Der Fußball hatte bei seiner Einführung im Deutschen Kaiserreich einen schweren Stand. Deformierte Körper und die Beförderung von chaotischem Individualverhalten seien die unweigerlichen Folgen dieser "englischen" Sportart. Tatsächlich aber änderte sich nach und nach der Diskurs über den Fußball. Was anfangs als nachteilig für Männlichkeit, militärische Schlagkraft und nationale Festigkeit galt, wurde positiv umgedeutet. Fußball schien nun genau das Verhalten zu befördern und die Fähigkeiten abzurufen, die das Deutsche Kaiserreich von seinen Untertanen erwartete, um im Wettbewerb der Nationen vorne mitzuspielen. Der Historiker Dr. Jörn Eiben zeichnet in seiner nun erschienenen Dissertation nach, warum und unter welchen Umständen sich der Diskurs über Fußball umkehren konnte. Wir haben ihn dazu befragt.
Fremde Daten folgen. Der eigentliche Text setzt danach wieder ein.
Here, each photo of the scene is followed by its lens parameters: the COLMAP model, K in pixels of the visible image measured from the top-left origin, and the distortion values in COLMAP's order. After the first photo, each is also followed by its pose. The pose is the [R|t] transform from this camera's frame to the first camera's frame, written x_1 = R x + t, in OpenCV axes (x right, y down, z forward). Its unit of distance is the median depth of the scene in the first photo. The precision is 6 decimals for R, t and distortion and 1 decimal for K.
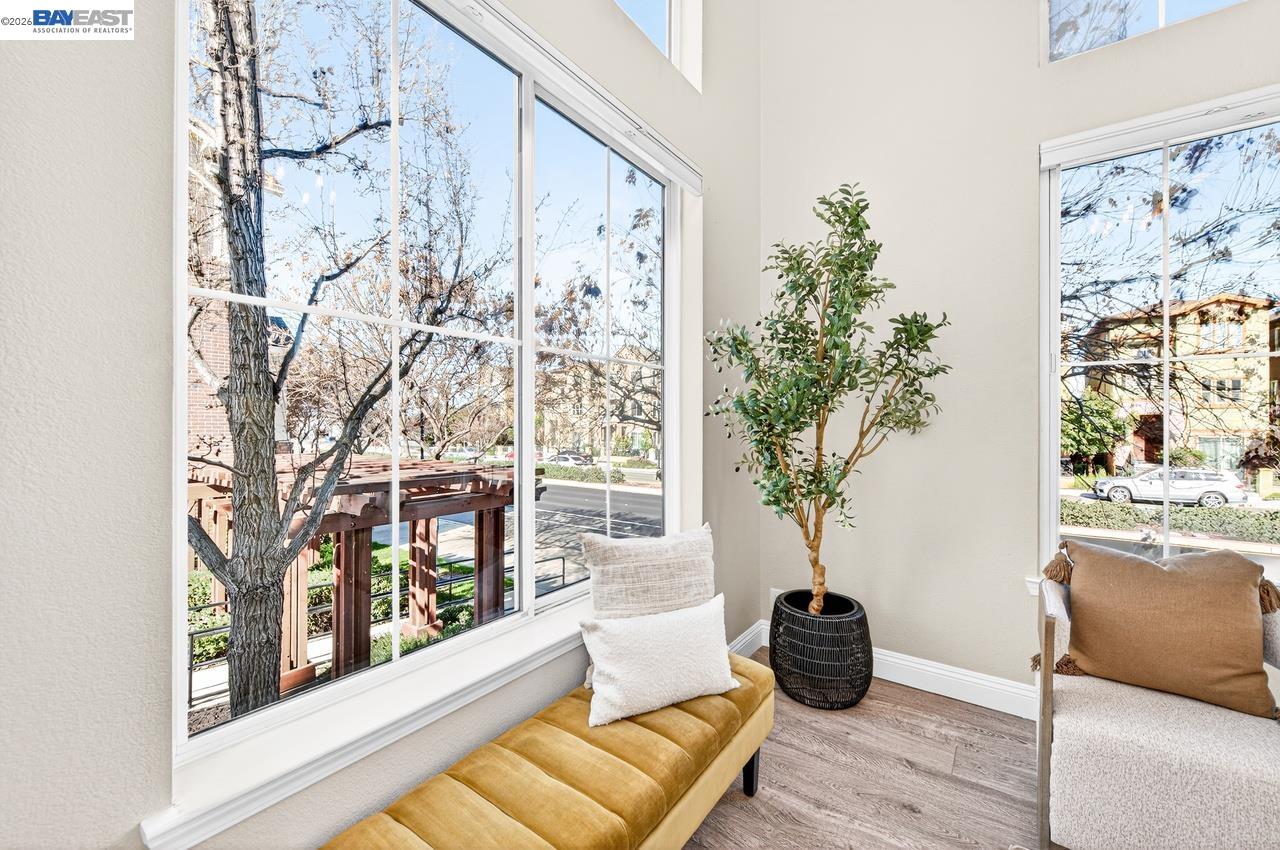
lens RADIAL K [[519.3, 0, 640.0], [0, 519.3, 425.0], [0, 0, 1]] dist [-0.001334, -0.000208]
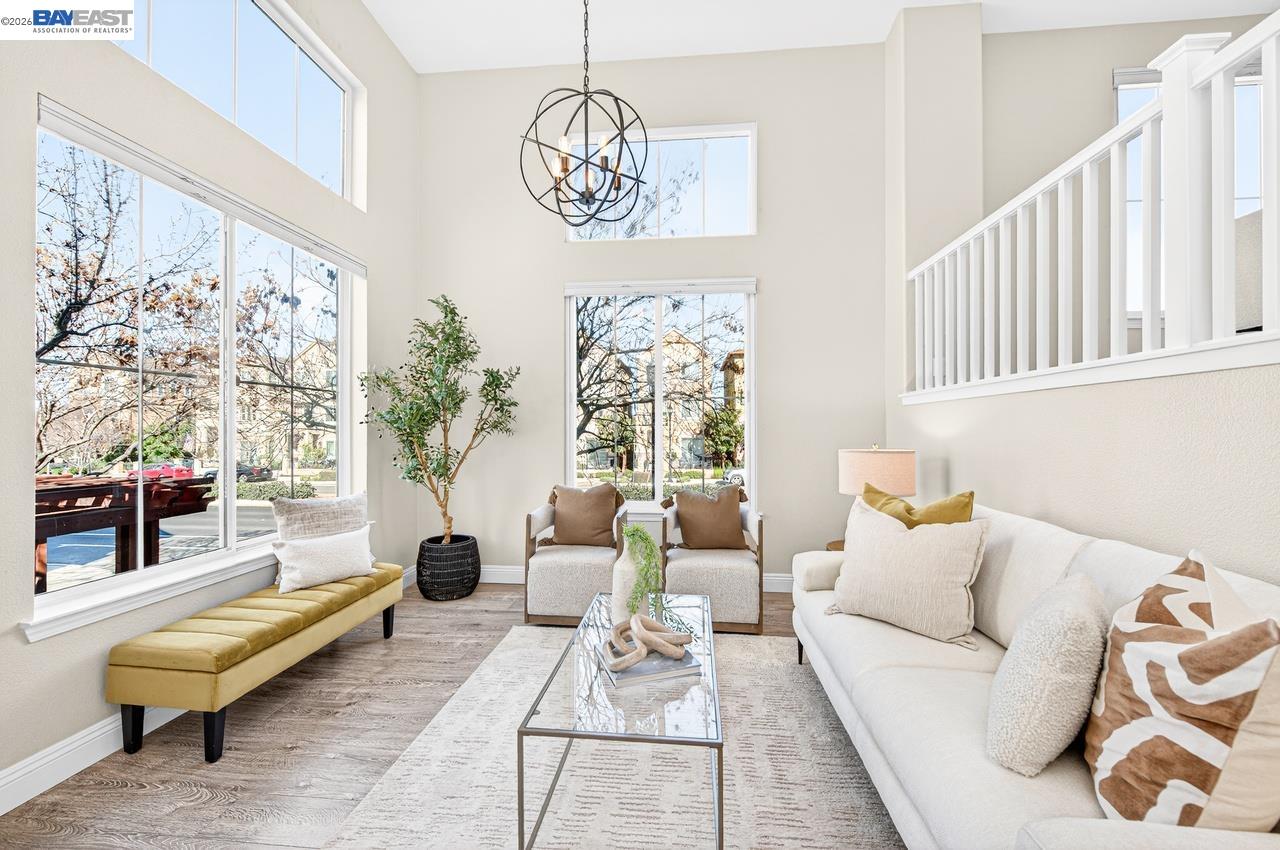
lens RADIAL K [[519.3, 0, 640.0], [0, 519.3, 425.0], [0, 0, 1]] dist [-0.001334, -0.000208]
pose [[0.864139, 0.001398, 0.503252, 0.047489], [0.005143, 0.999919, -0.011610, 0.007680], [-0.503228, 0.012620, 0.864062, -0.715101]]
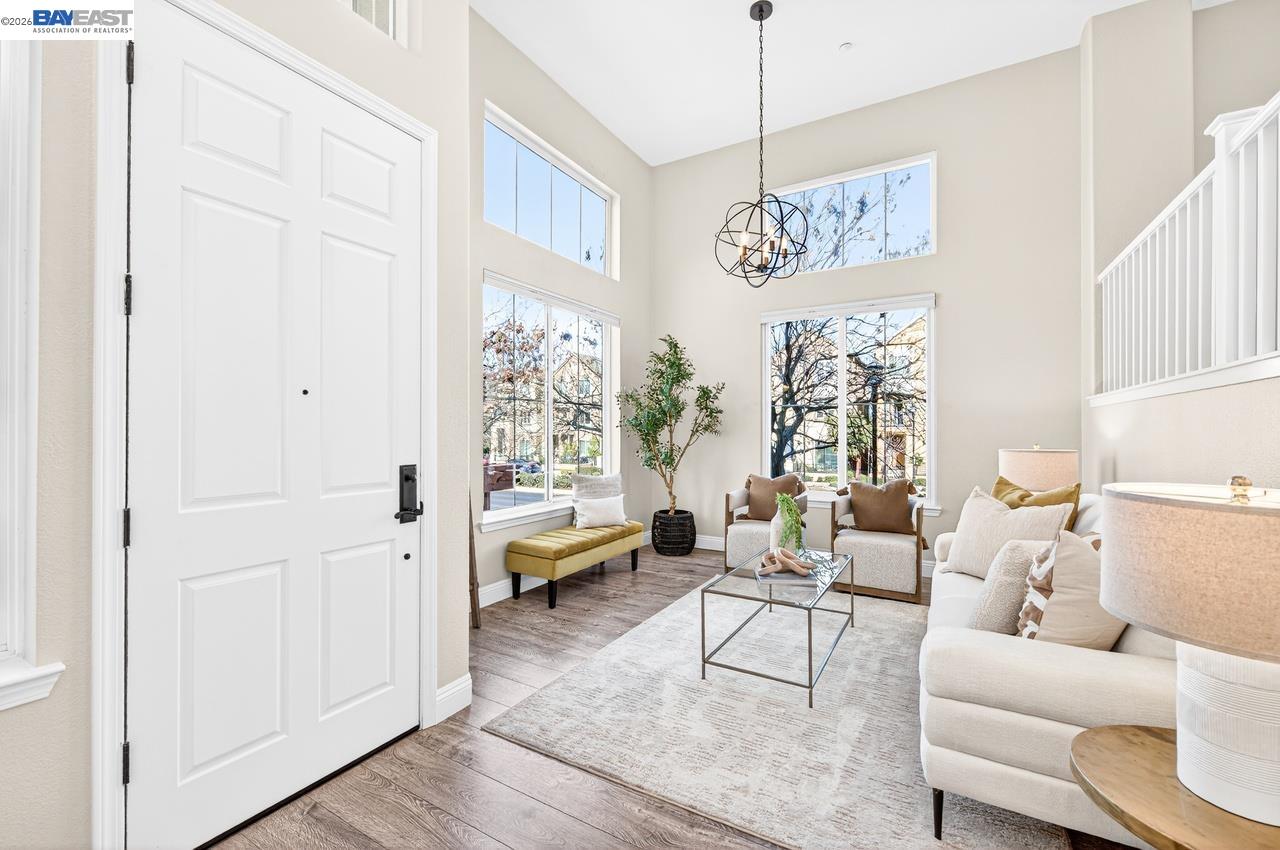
lens RADIAL K [[519.3, 0, 640.0], [0, 519.3, 425.0], [0, 0, 1]] dist [-0.001334, -0.000208]
pose [[0.994989, -0.000619, 0.099986, -0.014323], [0.002216, 0.999872, -0.015859, 0.008983], [-0.099964, 0.016001, 0.994862, -1.199414]]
"Wie die Gegenwart in den Augen derer war, die über Fußball sprachen"
L.I.S.A.: Herr Dr. Eiben, Sie haben über den Fußball im Kaiserreich promoviert, genauer: über die Art und Weise, wie während des Kaiserreichs über Fußball gesprochen wurde. Was hat Sie angesichts des Themas „Fußball“ dazu veranlasst, weniger eine Sport- als eine Diskursgeschichte zu schreiben?
Dr. Eiben: Es gibt zwei Argumente, die für mein Vorgehen sprechen. Das erste bezieht sich auf den Forschungsstand. Sucht man in den gängigen Datenbanken, so finden sich hunderte von Texten, die sich im engeren oder weiteren Sinne mit dem Fußball und dessen Geschichte(n) beschäftigen. Dehnt man den Phänomenbereich auf den Sport aus oder sucht man nach Texten in anderen Sprachen, so kommen tausende weiterer Titel hinzu. In anderen Worten: Über den Fußball wurde bereits sehr viel geschrieben. Mit Abstrichen gilt dieser Befund auch für den engeren Untersuchungszeitraum, den ich mir gesetzt habe, nämlich das Deutsche Kaiserreich. Bisher hat allerdings noch kaum jemand über den Fußball in einer diskursanalytischen Perspektive nachgedacht – vor allem nicht für das Deutsche Kaiserreich. Neben diesem Punkt, der letztlich nur dann relevant ist, wenn man die Forschungslücke für wichtig hält, spricht aber noch ein zweites Argument für mein Vorgehen. In Anlehnung an ein bekanntes Bonmot Gary Linekers ist Fußball mit Sicherheit sehr viel mehr als nur "ein einfaches Spiel, bei dem 22 Menschen 90 Minuten lang einem Ball nachjagen". Beispielsweise wurde vor einigen Jahren einigermaßen ungelenk über Homosexualität im Fußballsport debattiert. Ein anderes Beispiel ist der chauvinistische Unsinn, der mit einer enervierenden Vorhersagbarkeit anlässlich der Fußball-Weltmeisterschaften der Frauen, über die Unterschiede zwischen männlicher und weiblicher Leistungsfähigkeit verbreitet wird. Das sind nur zwei von zahlreichen Beispielen dafür, dass am Fußball Dinge verhandelt werden, die deutlich über das hinausweisen, was auf dem Spielfeld geschieht.
Insofern konnte ich mir schlichtweg nicht vorstellen, wie ich den Fußball im Kaiserreich anders untersuchen konnte, als in seinen Beziehungen zu den damaligen sozio-kulturellen Bedingungen. Dass ich dieses Unterfangen diskursanalytisch angegangen bin, mag sicherlich an einer persönlichen Präferenz für diese Denkweise liegen. Analytisch hat es jedoch zweifellos den Vorzug, dass die zeitgenössischen Debatten über das Für und Wider des Fußballs sowohl hinsichtlich ihrer spezifischen Effekte als auch hinsichtlich ihrer Beziehungen zu bestimmten Wissensordnungen untersucht werden konnten. Es war also nicht primär mein Anspruch herauszufinden wie der Fußball war, sondern wie die Gegenwart in den Augen derer war, die über den Fußball sprachen.